Martin ran a hot bath in the old tub. The pipes groaned. As the basin filled, he stood in the gathering water. For the first time in a long time he thought of calling Penny. Penny with her wild blonde hair. Penny with the booming stadium laugh. Penny who held doors for men and stayed up late fiddling with a collection of plastic toy cameras, pointing them at Orion and the moon, hoping for a surprise. Where was she now? How long had it been since they’d spoken? Penny, Penny. Martin let the name inhabit his mouth like a puff of smoke. He recalled her smiling, enough teeth for the both of them. He recalled her frown. That, he imagined as it crept along the air, from cellphone tower to cellphone tower, from her receiver to his ear.
“I’m going to be very busy,” Martin had said.
He cupboarded a tin of biscuits.
“Martin Pram ever not busy? I wouldn’t believe it,” Penny had replied.
“Pen.”
“I get it, Martin. I get it. We talked about it before you left. You need a moment. This is your moment.”
“Well it’s not quite like that. It’s just that I can’t walk away from this opportunity without making the absolute best of it.”
Penny was sitting upright on her bed, her knees tucked up to her chest. She played with the hem of her pajama bottoms. Her mobile was hot against her ear. Martin wasn’t sure if he heard her sigh or if it was just static on the line, some digital dust mite.

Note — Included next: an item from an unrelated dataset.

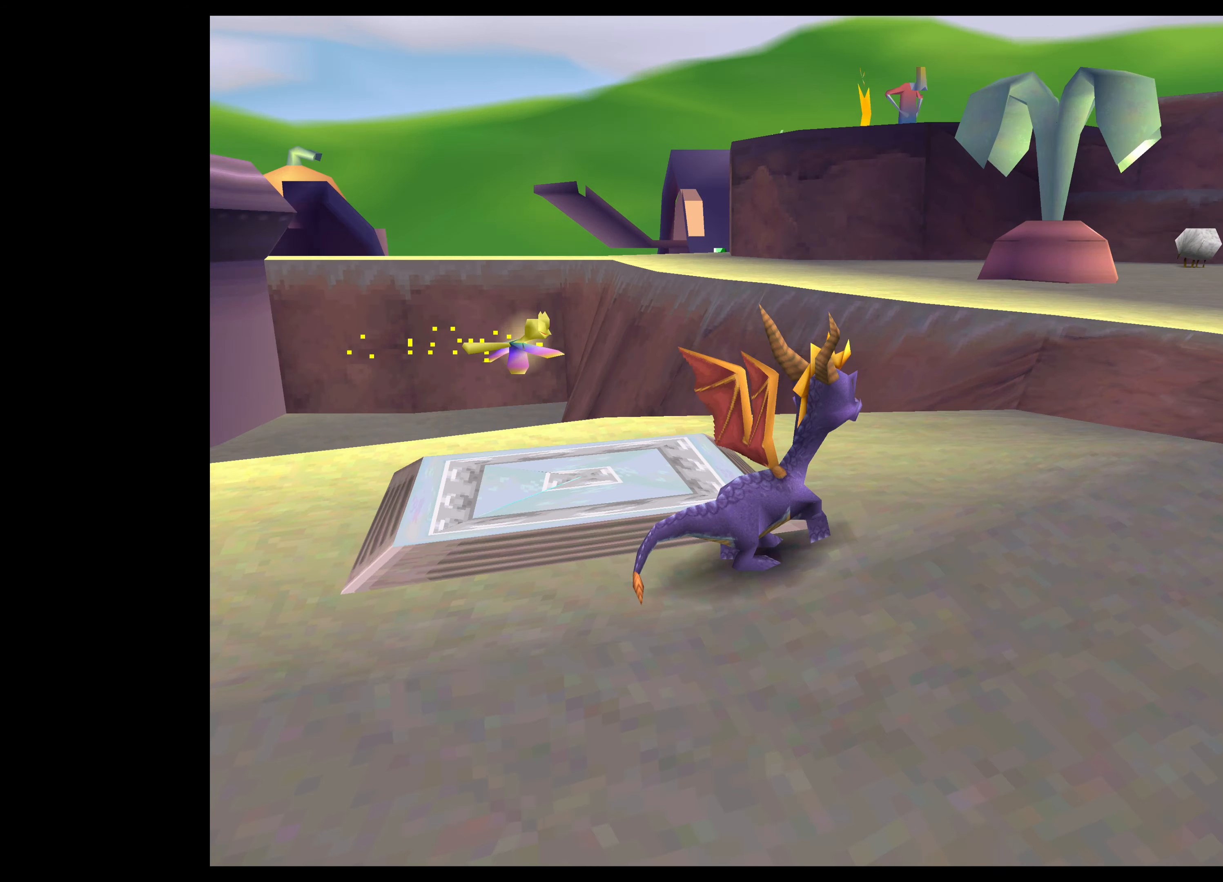
{"buttons": [], "left_stick": "center", "right_stick": "center", "events": [[183, "left_stick", "up-right"], [366, "left_stick", "center"]]}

“I used to be your muse,” she said.
“Oh, come on. You are my muse. You are my muse.”
“I feel more like a fly.”
“I’m being a stingy bastard, Penny. I know. I am sorry.”
Martin put a kettle on the small stovetop. When he turned the knob the gas burner didn’t light. There was an empty clicking.
“Shit,” he swore.
“What?”
“I think the pilot light is out. I hate to light them. You always feel like you might take your face off in the process.”

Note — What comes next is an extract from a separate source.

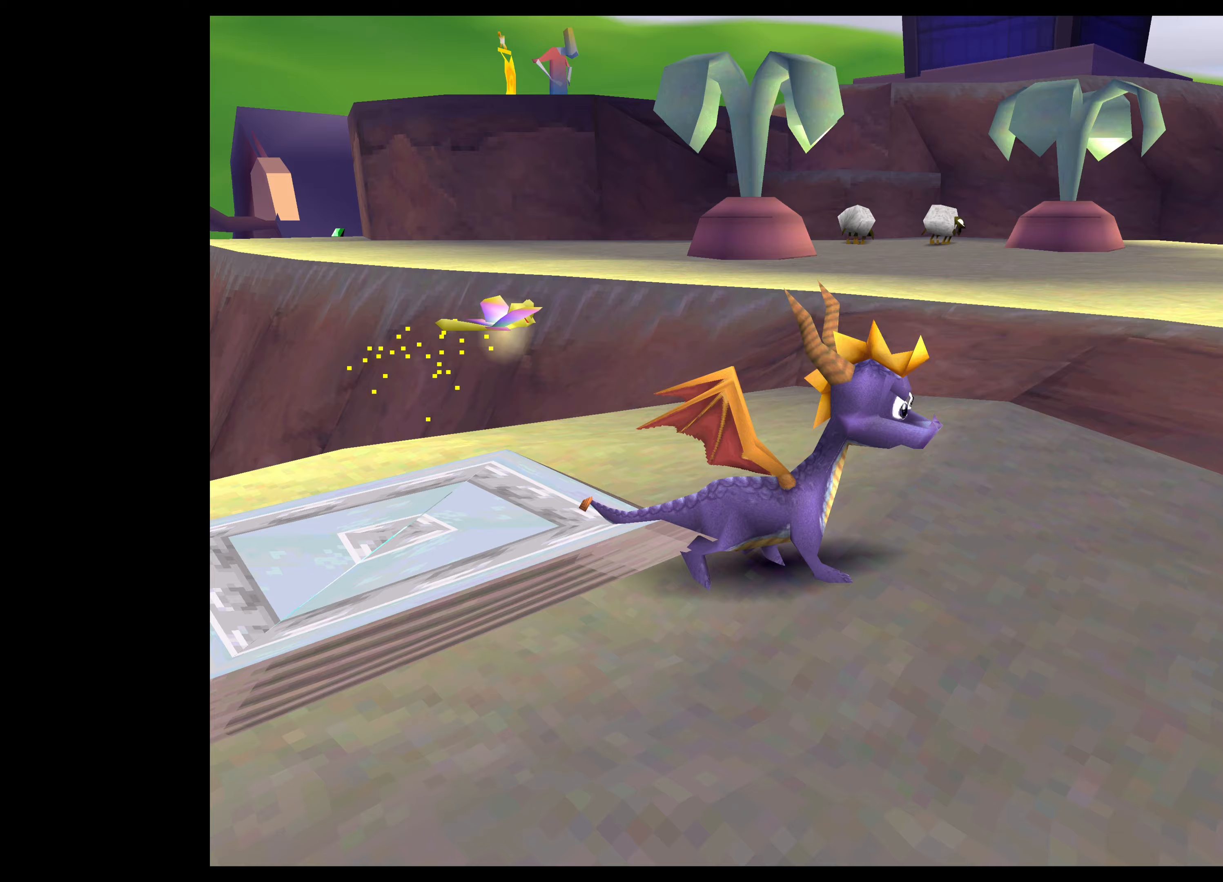
{"buttons": ["CROSS"], "left_stick": "up", "right_stick": "center", "events": [[67, "left_stick", "up"], [417, "CROSS", "down"]]}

Penny made a small noise, a slight humming of closed lips.
“I smell gas. Look, Pen, I’ve got to let you go. If I succeed, if I don’t blow this whole place down, I will call you in a few days. Maybe. I mean, let me see what kind of progress I’m making on the book, okay?”
Penny unfurled, laying back on the bed. “Okay, Martin. Best of luck, Martin.”
He knew that she was irritated. She had every right to be.
“Love you,” he said and clicked off without waiting for her reply.
Martin hadn’t meant for the conversation to be a relationship-ender. He had wished he could just press pause on the whole thing, like a video game or TV program. He wished he could jab a button and have his whole life waiting for him, just the same, in the spring. He’d pick right back up with Penny in April, a completed manuscript slung beneath his arm. As much as he’d fantasized that, he knew it wasn’t a reality. Though the words hadn’t been said, Martin Pram knew that Penny McCallister wouldn’t be waiting in a flowery sundress when he returned home from his fellowship. Her life would continue on without him. Because he wouldn’t call her in a few days time. He wouldn’t call her again, weeks shifting into months. He had sacrificed her.